In 1932–33 some substantial changes were made. The action was changed to cock as the bolt handle was lifted, and the trigger was altered to a short, single-stage pull. The Enfield-type cock-on-closing feature used until that time had been carried over from the original P14 and M1917 rifles, and was originally intended to facilitate rapid fire as the action heated up. However, this was unnecessary on a sporting rifle and the Mauser M98 and M1903 Springfield type cock-on-opening bolt was preferred by American sportsmen, so the action was changed accordingly. Other changes for 1932 were that the designations changed for the Model 30A (ex-M30), the Model 30R (carbine) was added, and a floating barrel was introduced instead of the earlier bedding system where the barrel contacted the front end of the stock. By 1939 all receivers were drilled and tapped to accept a receiver sight. Production stopped in 1940 with the introduction of the Model 720.

== Model 720 ==
The Remington Model 720 was the final improvement of the original Enfield action by Remington, and was only produced for a few years. It was replaced in 1948 by the much-simplified Model 721 and 722 rifles, which were developed eventually into the widely used Model 700 rifles that are still in production today. It was chambered in .270 Winchester, .257 Roberts & .30-06 Springfield.

== Production ==
The Model 30 had a 24-inch barrel, and was available in .30-06 Springfield only (1921–1925)- S/N between 00001 and 30600. About 3000 units were manufactured. A carbine version with a 20-inch barrel was produced from 1924 to 1925, also available only in .30-06 Springfield. Both of these models were replaced in 1926 by the upgraded Model 30 Express version. The Model 30 Express version was available in several configurations - The basic 30A with its 22-inch barrel, was offered in calibers .30-06 Springfield, .25 Rem, .30 Rem, .32 Rem, .35 Rem, 7mm Mauser, .257 Roberts. On these guns, the aperture receiver sight was omitted and replaced with a more conventional rear sight mounted on the barrel. The rifles were also available in more expensive grades; The Deluxe or "Special" 30S which in 1930 became the Model 30SL, the 30SR with Redfield Optics sight, the 30SX, with a Lyman sight, and the 30SM with Marble-Goss aperture receiver sight. These "Special" models were available with 22 or 24 inches barrel, selected stock, One variation the Model 30R Carbine was introduced in 1927 with a 20 inches barrel, and was available in .25 Rem, .30 Rem, .32 Rem, .35 Rem and 30-06 caliber. The Express 30 family and its variant were manufactured in number of approximatively 22800 units, between 1926 and 1940. Serialization is from number 00001 to 30560.
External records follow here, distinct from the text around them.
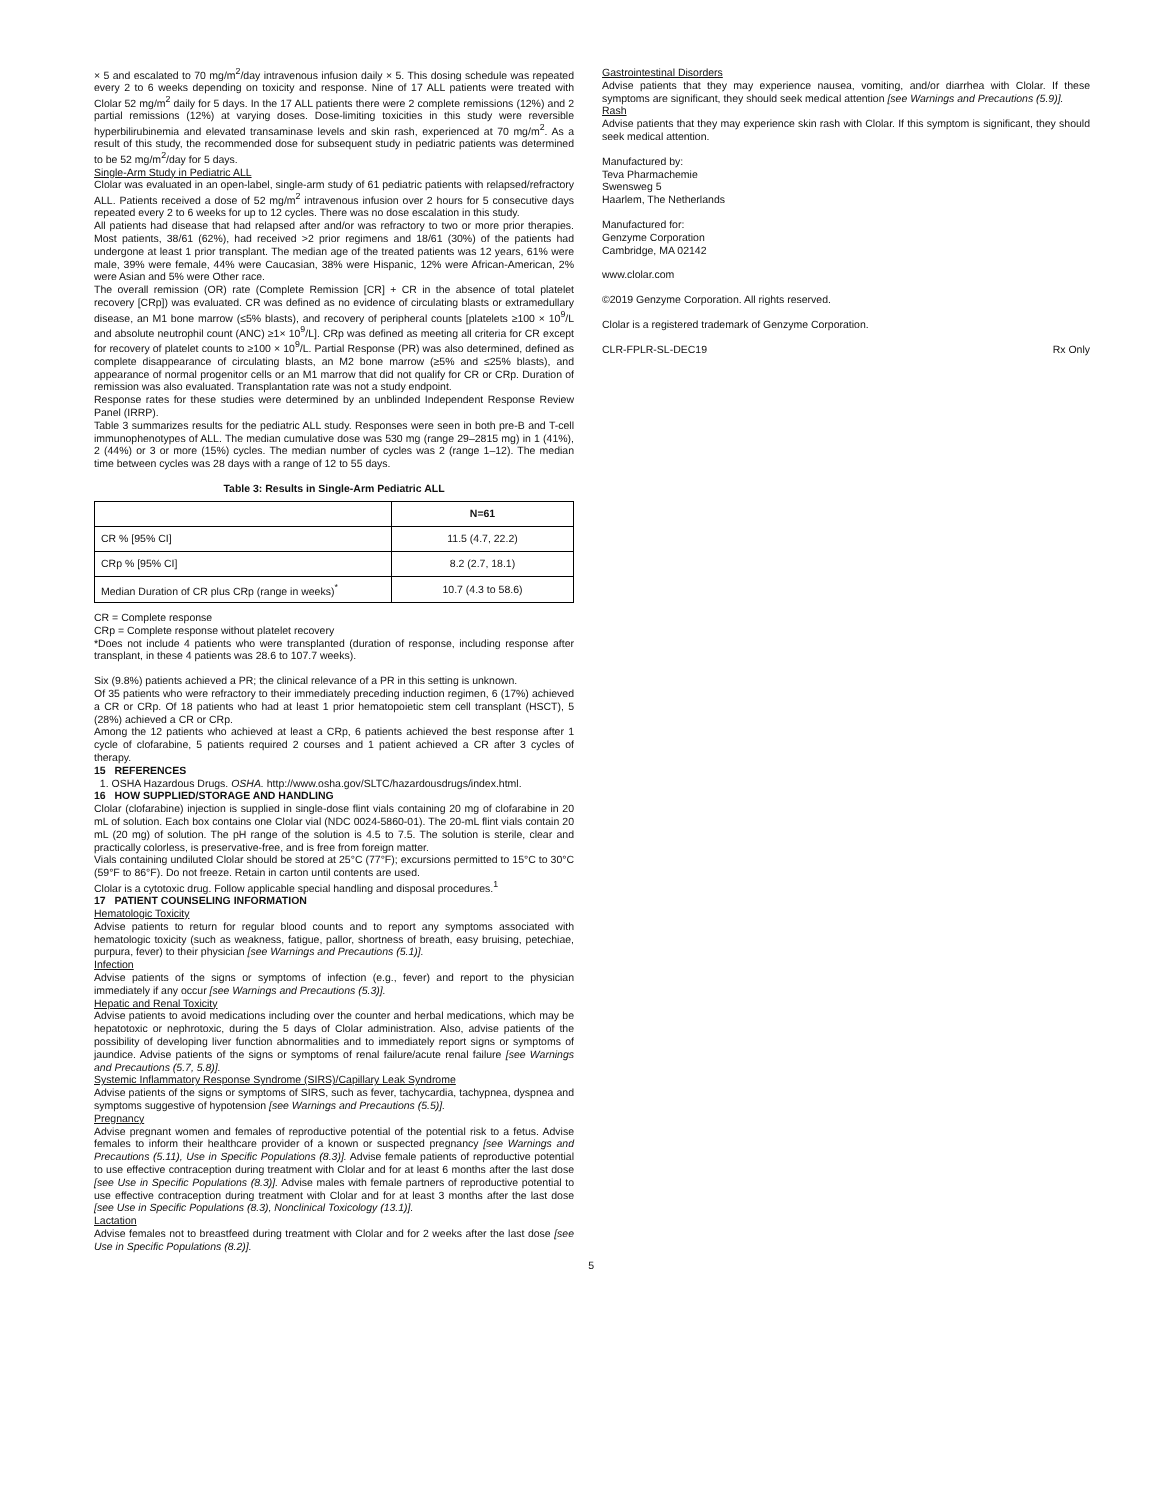× 5 and escalated to 70 mg/m<sup>2</sup>/day intravenous infusion daily × 5. This dosing schedule was repeated every 2 to 6 weeks depending on toxicity and response. Nine of 17 ALL patients were treated with Clolar 52 mg/m<sup>2</sup> daily for 5 days. In the 17 ALL patients there were 2 complete remissions (12%) and 2 partial remissions (12%) at varying doses. Dose-limiting toxicities in this study were reversible hyperbilirubinemia and elevated transaminase levels and skin rash, experienced at 70 mg/m<sup>2</sup>. As a result of this study, the recommended dose for subsequent study in pediatric patients was determined to be 52 mg/m<sup>2</sup>/day for 5 days.
Single-Arm Study in Pediatric ALL
Clolar was evaluated in an open-label, single-arm study of 61 pediatric patients with relapsed/refractory ALL. Patients received a dose of 52 mg/m<sup>2</sup> intravenous infusion over 2 hours for 5 consecutive days repeated every 2 to 6 weeks for up to 12 cycles. There was no dose escalation in this study.
All patients had disease that had relapsed after and/or was refractory to two or more prior therapies. Most patients, 38/61 (62%), had received >2 prior regimens and 18/61 (30%) of the patients had undergone at least 1 prior transplant. The median age of the treated patients was 12 years, 61% were male, 39% were female, 44% were Caucasian, 38% were Hispanic, 12% were African-American, 2% were Asian and 5% were Other race.
The overall remission (OR) rate (Complete Remission [CR] + CR in the absence of total platelet recovery [CRp]) was evaluated. CR was defined as no evidence of circulating blasts or extramedullary disease, an M1 bone marrow (≤5% blasts), and recovery of peripheral counts [platelets ≥100 × 10<sup>9</sup>/L and absolute neutrophil count (ANC) ≥1× 10<sup>9</sup>/L]. CRp was defined as meeting all criteria for CR except for recovery of platelet counts to ≥100 × 10<sup>9</sup>/L. Partial Response (PR) was also determined, defined as complete disappearance of circulating blasts, an M2 bone marrow (≥5% and ≤25% blasts), and appearance of normal progenitor cells or an M1 marrow that did not qualify for CR or CRp. Duration of remission was also evaluated. Transplantation rate was not a study endpoint.
Response rates for these studies were determined by an unblinded Independent Response Review Panel (IRRP).
Table 3 summarizes results for the pediatric ALL study. Responses were seen in both pre-B and T-cell immunophenotypes of ALL. The median cumulative dose was 530 mg (range 29–2815 mg) in 1 (41%), 2 (44%) or 3 or more (15%) cycles. The median number of cycles was 2 (range 1–12). The median time between cycles was 28 days with a range of 12 to 55 days.
Table 3: Results in Single-Arm Pediatric ALL
| | N=61 |
| --- | --- |
| CR % [95% CI] | 11.5 (4.7, 22.2) |
| CRp % [95% CI] | 8.2 (2.7, 18.1) |
| Median Duration of CR plus CRp (range in weeks)<sup>*</sup> | 10.7 (4.3 to 58.6) |
CR = Complete response
CRp = Complete response without platelet recovery
*Does not include 4 patients who were transplanted (duration of response, including response after transplant, in these 4 patients was 28.6 to 107.7 weeks).
Six (9.8%) patients achieved a PR; the clinical relevance of a PR in this setting is unknown.
Of 35 patients who were refractory to their immediately preceding induction regimen, 6 (17%) achieved a CR or CRp. Of 18 patients who had at least 1 prior hematopoietic stem cell transplant (HSCT), 5 (28%) achieved a CR or CRp.
Among the 12 patients who achieved at least a CRp, 6 patients achieved the best response after 1 cycle of clofarabine, 5 patients required 2 courses and 1 patient achieved a CR after 3 cycles of therapy.
15 REFERENCES
1. OSHA Hazardous Drugs. OSHA. http://www.osha.gov/SLTC/hazardousdrugs/index.html.
16 HOW SUPPLIED/STORAGE AND HANDLING
Clolar (clofarabine) injection is supplied in single-dose flint vials containing 20 mg of clofarabine in 20 mL of solution. Each box contains one Clolar vial (NDC 0024-5860-01). The 20-mL flint vials contain 20 mL (20 mg) of solution. The pH range of the solution is 4.5 to 7.5. The solution is sterile, clear and practically colorless, is preservative-free, and is free from foreign matter.
Vials containing undiluted Clolar should be stored at 25°C (77°F); excursions permitted to 15°C to 30°C (59°F to 86°F). Do not freeze. Retain in carton until contents are used.
Clolar is a cytotoxic drug. Follow applicable special handling and disposal procedures.<sup>1</sup>
17 PATIENT COUNSELING INFORMATION
Hematologic Toxicity
Advise patients to return for regular blood counts and to report any symptoms associated with hematologic toxicity (such as weakness, fatigue, pallor, shortness of breath, easy bruising, petechiae, purpura, fever) to their physician [see Warnings and Precautions (5.1)].
Infection
Advise patients of the signs or symptoms of infection (e.g., fever) and report to the physician immediately if any occur [see Warnings and Precautions (5.3)].
Hepatic and Renal Toxicity
Advise patients to avoid medications including over the counter and herbal medications, which may be hepatotoxic or nephrotoxic, during the 5 days of Clolar administration. Also, advise patients of the possibility of developing liver function abnormalities and to immediately report signs or symptoms of jaundice. Advise patients of the signs or symptoms of renal failure/acute renal failure [see Warnings and Precautions (5.7, 5.8)].
Systemic Inflammatory Response Syndrome (SIRS)/Capillary Leak Syndrome
Advise patients of the signs or symptoms of SIRS, such as fever, tachycardia, tachypnea, dyspnea and symptoms suggestive of hypotension [see Warnings and Precautions (5.5)].
Pregnancy
Advise pregnant women and females of reproductive potential of the potential risk to a fetus. Advise females to inform their healthcare provider of a known or suspected pregnancy [see Warnings and Precautions (5.11), Use in Specific Populations (8.3)]. Advise female patients of reproductive potential to use effective contraception during treatment with Clolar and for at least 6 months after the last dose [see Use in Specific Populations (8.3)]. Advise males with female partners of reproductive potential to use effective contraception during treatment with Clolar and for at least 3 months after the last dose [see Use in Specific Populations (8.3), Nonclinical Toxicology (13.1)].
Lactation
Advise females not to breastfeed during treatment with Clolar and for 2 weeks after the last dose [see Use in Specific Populations (8.2)].
5
Gastrointestinal Disorders
Advise patients that they may experience nausea, vomiting, and/or diarrhea with Clolar. If these symptoms are significant, they should seek medical attention [see Warnings and Precautions (5.9)].
Rash
Advise patients that they may experience skin rash with Clolar. If this symptom is significant, they should seek medical attention.
Manufactured by:
Teva Pharmachemie
Swensweg 5
Haarlem, The Netherlands
Manufactured for:
Genzyme Corporation
Cambridge, MA 02142
www.clolar.com
©2019 Genzyme Corporation. All rights reserved.
Clolar is a registered trademark of Genzyme Corporation.
CLR-FPLR-SL-DEC19 Rx Only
The Federal Bureau of Investigation acquired some Model 30-S rifles chambered for .30-06 in response to the 1933 Kansas City Massacre.

- The Model 30 is now a prized collectible when found in very good condition. This is especially true in calibers other than .30-06, which will command a significant premium over the basic Model 30 rifles.

In 1934, Honduras procured a version of the rifle chambered for 7×57mm known as Model 1934.